[Collected data]:
══════════════════════════════

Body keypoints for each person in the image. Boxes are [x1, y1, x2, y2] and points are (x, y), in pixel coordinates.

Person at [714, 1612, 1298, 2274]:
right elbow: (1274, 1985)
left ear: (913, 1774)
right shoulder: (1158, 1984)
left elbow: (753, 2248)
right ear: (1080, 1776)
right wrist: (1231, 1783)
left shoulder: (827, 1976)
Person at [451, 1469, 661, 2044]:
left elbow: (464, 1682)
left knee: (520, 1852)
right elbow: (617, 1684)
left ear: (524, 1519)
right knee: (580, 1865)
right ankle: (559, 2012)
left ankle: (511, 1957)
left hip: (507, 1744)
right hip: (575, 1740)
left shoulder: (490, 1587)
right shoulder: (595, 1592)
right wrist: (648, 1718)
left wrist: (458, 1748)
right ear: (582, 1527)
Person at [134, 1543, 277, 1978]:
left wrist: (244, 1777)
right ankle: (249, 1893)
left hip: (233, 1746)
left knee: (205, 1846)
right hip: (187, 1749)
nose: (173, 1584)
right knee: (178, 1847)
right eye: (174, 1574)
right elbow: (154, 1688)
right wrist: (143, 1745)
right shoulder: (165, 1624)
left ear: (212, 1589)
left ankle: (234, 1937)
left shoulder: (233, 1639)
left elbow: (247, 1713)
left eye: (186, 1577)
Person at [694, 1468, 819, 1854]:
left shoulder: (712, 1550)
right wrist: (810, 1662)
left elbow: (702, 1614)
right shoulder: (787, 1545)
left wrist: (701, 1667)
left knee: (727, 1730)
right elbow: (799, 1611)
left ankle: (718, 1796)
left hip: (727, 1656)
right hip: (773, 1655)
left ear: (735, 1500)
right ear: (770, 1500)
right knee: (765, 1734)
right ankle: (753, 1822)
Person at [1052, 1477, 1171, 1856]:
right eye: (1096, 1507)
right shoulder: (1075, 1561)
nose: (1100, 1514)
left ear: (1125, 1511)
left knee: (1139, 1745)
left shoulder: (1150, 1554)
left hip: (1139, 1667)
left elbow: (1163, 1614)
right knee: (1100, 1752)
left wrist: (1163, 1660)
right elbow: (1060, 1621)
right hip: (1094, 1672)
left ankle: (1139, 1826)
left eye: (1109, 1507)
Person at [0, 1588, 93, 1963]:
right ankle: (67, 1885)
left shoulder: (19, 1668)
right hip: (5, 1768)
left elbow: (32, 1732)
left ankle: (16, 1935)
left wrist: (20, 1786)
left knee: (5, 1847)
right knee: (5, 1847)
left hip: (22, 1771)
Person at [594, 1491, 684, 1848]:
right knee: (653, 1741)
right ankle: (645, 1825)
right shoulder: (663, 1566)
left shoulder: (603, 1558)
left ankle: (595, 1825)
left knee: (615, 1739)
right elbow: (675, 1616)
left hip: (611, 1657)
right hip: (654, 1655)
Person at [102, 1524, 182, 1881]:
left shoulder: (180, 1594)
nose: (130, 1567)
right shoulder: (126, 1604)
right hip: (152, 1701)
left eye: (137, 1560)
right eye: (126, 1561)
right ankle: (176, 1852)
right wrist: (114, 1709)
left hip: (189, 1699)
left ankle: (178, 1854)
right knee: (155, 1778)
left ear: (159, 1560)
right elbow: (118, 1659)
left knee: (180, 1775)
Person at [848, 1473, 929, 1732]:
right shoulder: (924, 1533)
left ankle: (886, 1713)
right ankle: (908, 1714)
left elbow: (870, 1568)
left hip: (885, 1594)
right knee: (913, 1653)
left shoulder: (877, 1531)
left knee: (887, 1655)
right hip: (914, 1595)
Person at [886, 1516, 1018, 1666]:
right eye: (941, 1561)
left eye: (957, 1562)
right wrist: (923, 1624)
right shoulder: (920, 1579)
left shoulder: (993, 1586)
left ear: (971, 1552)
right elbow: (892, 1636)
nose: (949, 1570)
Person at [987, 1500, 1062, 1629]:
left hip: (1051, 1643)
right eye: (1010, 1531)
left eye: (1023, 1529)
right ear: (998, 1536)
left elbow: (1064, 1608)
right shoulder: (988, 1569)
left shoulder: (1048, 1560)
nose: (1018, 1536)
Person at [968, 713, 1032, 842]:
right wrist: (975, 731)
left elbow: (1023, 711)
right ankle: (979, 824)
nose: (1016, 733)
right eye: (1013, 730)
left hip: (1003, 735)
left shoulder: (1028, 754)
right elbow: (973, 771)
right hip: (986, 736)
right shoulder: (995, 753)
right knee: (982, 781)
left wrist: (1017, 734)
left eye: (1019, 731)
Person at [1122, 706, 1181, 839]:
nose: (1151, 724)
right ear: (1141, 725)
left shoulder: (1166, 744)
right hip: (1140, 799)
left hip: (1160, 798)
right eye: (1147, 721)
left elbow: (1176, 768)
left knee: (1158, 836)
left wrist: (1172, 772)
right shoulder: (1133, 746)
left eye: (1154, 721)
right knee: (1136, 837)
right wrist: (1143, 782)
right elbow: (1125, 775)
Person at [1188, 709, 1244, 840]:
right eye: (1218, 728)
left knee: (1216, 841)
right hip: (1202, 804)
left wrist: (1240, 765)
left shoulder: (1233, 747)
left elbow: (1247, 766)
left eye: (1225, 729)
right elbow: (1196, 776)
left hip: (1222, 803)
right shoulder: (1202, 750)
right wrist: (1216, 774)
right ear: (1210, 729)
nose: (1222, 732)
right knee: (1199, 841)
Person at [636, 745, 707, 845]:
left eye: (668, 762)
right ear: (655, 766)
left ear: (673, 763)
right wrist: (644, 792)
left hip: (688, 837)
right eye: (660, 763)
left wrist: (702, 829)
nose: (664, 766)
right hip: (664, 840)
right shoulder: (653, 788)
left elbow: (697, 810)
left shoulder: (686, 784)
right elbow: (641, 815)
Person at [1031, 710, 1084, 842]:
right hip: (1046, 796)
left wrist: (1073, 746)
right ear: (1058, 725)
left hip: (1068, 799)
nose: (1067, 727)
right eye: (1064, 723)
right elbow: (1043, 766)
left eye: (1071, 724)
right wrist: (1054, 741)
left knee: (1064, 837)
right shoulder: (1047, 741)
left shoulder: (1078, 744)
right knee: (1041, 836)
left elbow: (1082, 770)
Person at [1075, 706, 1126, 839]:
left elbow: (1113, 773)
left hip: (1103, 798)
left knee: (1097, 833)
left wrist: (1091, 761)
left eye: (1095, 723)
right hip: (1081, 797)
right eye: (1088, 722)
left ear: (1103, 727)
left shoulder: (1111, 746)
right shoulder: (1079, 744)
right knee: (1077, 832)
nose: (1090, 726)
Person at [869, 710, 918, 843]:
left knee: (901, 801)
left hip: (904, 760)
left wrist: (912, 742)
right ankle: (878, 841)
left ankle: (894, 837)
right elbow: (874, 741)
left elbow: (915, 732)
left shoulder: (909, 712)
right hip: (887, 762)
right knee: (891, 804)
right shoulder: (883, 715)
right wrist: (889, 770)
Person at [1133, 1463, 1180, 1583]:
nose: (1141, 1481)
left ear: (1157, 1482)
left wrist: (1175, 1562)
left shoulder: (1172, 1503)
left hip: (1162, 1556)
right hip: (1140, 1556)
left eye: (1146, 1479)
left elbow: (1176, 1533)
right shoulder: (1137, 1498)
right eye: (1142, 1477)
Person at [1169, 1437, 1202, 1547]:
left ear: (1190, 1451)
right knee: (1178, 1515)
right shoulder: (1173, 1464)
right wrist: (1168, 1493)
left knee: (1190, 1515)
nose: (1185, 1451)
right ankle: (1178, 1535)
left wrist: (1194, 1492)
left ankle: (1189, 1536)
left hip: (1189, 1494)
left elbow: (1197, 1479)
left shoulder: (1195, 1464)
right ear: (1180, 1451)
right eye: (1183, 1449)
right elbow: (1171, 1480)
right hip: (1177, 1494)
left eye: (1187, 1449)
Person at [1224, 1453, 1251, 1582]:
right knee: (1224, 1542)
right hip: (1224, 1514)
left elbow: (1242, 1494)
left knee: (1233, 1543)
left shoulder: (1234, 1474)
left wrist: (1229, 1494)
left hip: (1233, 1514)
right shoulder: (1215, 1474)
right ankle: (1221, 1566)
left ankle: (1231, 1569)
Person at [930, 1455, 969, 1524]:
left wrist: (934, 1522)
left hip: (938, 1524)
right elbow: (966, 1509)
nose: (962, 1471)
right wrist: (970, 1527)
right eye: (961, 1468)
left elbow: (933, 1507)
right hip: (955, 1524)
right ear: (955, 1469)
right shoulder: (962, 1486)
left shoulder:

══════════════════════════════

Could you reproduce, exactly, every line above from the line with "right ear: (998, 1536)" to the line with "right eye: (1147, 721)", and no other line? Both ends count.

[Result]:
right ear: (998, 1536)
left elbow: (1064, 1608)
right shoulder: (988, 1569)
left shoulder: (1048, 1560)
nose: (1018, 1536)
Person at [968, 713, 1032, 842]:
right wrist: (975, 731)
left elbow: (1023, 711)
right ankle: (979, 824)
nose: (1016, 733)
right eye: (1013, 730)
left hip: (1003, 735)
left shoulder: (1028, 754)
right elbow: (973, 771)
right hip: (986, 736)
right shoulder: (995, 753)
right knee: (982, 781)
left wrist: (1017, 734)
left eye: (1019, 731)
Person at [1122, 706, 1181, 839]:
nose: (1151, 724)
right ear: (1141, 725)
left shoulder: (1166, 744)
right hip: (1140, 799)
left hip: (1160, 798)
right eye: (1147, 721)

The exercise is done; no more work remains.